La marca Trump


Ser conocido no significa ser amado, esta es una verdad cuando se habla de marcas; y para hablar de marca personal aplica indiscutiblemente. Aún no llega a la Casa Blanca y Donald Trump a dado demasiado de que hablar.

La marca Trump se ha usado en hoteles, casinos, oficinas, agua, carne, corbatas, trajes y demás productos y servicios, pero ahora, esta mega-marca será el próximo presidente de los Estados Unidos, toda esta estrategia a causado tanta polémica que hasta el presidente Barack Obama se expresó de Trump como: 

‘Es un gran publicista’

• Ante la autoridad que ejerce el Instituto de la Propiedad Industrial (IMPI), Trump y su empresa DTTM Operations LLC han solicitado y obtenido el registro de 26 marcas para diferentes giros comerciales, todas ellas tramitadas directamente a nombre de Donald Trump.

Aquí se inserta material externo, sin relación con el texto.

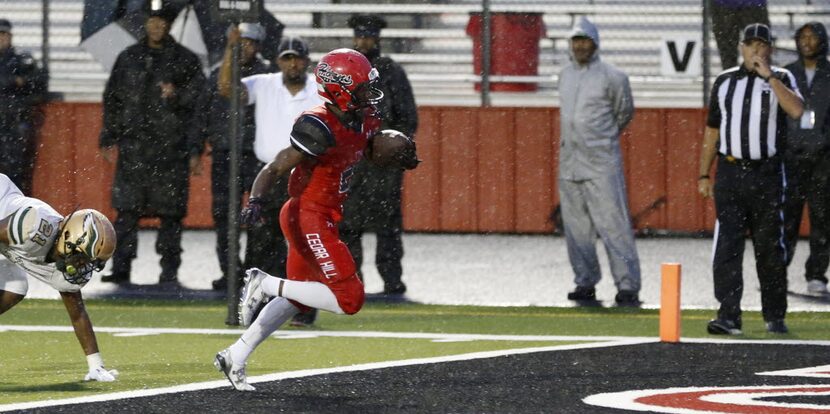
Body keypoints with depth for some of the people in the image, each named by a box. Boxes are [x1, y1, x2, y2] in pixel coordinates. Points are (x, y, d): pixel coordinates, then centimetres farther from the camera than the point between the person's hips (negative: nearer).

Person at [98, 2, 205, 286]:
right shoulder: (129, 58, 13)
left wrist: (195, 150, -6)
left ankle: (169, 272, 5)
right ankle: (121, 268, 0)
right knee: (126, 210, -3)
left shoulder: (185, 61, 5)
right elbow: (112, 100, 16)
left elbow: (198, 104, 3)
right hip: (133, 148, 2)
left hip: (171, 148, -2)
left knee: (170, 211, -1)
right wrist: (109, 139, 10)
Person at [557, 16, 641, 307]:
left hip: (601, 162, -6)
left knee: (614, 225, -11)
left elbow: (625, 112, 8)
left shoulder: (612, 77, -6)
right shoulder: (565, 75, 12)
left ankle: (627, 286, -13)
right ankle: (585, 284, 14)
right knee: (576, 227, 7)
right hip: (569, 161, 6)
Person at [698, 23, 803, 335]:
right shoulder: (724, 81, 12)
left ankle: (775, 317, 14)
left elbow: (796, 110, -17)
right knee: (726, 248, -8)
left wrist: (768, 75, -17)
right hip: (730, 172, 1)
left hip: (767, 174, -1)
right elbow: (712, 130, 15)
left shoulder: (781, 79, 4)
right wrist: (704, 175, 11)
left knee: (770, 248, 4)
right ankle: (728, 316, -11)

El inicio de un gran cambio

• Todo empezó cuando el 16 de junio del 2015, el magnate presentó su precandidatura por el Partido Republicano, con el objetivo último de llegar a la Casa Blanca. Nadie daba nada por él, excepto sus conocidos que saben de su poder de convocatoria y convencimiento.

• A más de un mes de que fueran las elecciones para ocupar la Casa Blanca, la persona en la que nadie creía –políticamente hablando– era el contrincante de Hillary Clinton, para se convertirse en el presidente de los Estados Unidos.

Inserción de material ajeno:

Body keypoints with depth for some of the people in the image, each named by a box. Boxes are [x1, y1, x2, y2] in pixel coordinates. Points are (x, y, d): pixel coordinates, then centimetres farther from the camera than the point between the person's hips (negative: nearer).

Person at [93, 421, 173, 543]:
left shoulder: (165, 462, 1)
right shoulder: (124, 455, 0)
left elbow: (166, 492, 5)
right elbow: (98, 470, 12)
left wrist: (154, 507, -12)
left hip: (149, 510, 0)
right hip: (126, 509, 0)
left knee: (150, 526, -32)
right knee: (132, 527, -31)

• Los expertos y  analistas políticos de referencia se equivocaron con Trump y subestimaron la capacidad de su liderazgo político.

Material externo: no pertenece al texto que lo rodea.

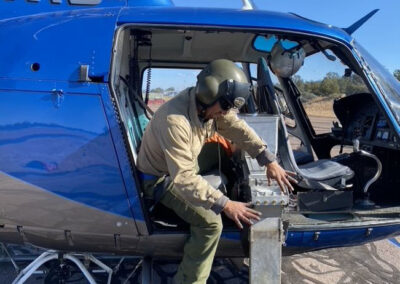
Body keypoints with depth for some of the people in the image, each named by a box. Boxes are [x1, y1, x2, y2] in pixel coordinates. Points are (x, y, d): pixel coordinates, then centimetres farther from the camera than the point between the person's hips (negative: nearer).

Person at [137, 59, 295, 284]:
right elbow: (183, 178, -38)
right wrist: (225, 205, -39)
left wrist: (269, 160, -13)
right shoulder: (175, 121, -38)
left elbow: (239, 129, -4)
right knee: (211, 222, -20)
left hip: (186, 165, 9)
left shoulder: (210, 105, -14)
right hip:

• Sorprendió y lo seguirá haciendo mientras se estabilice y logre un equilibrio entre lo que dice y su capacidad de hacerlo. Fueron diferentes los escenarios y temáticas presentadas que ahora mucha gente está con la expectativa de lo que sucederá.

Persuasión estratégica

• La población estadounidense, agotada de ver que los problemas no sólo no se resuelven, sino que en algunos casos –como los de la seguridad o la disminución del poder adquisitivo– empeoran, pero aparece Trump con sus palabras y su persuasión para calmar las tempestades y darle a las personas esa “seguridad” que las cosas cambiarán.

• En definitiva, las marcas tienen el poder de cambiar percepciones. Hacer disrupción, provocar una revolución ideológica más allá del ofrecimiento de productos  y servicios, éstas pueden instalar en la vida de las personas cambios que se integran en sus vidas y provocan relevancia en su entorno.

• Cada intento de marcar  la diferencia en el entorno de marca personal siempre estará lleno de polémica y sacudimiento emocional y social.

• ¿Qué podemos aprender de esta revolución que está sucediendo en la vida pública y política de Estados Unidos y que tienen relevancia en el mundo entero?

• Aquí les comparto algunas enseñanzas de Trump en este proceso de reposicionar su marca de aspirante a presidente de Estados Unidos de América: – Firmeza con su forma de comunicación. – Convicción de lo que declaraba sin precedentes. – Diferenciación en la estrategia de promover sus ideales. – Se percibía en sus mensajes  transparente y sincero (apelaba a las emociones de sus seguidores) detonó en gran medida esta percepción  de Trump. – Algo relevante es enseñarle al pueblo de Estados Unidos la capacidad de soñar y creer que se puede lograr un cambio a pesar de los retos y pronósticos que hayan estado preestablecidos.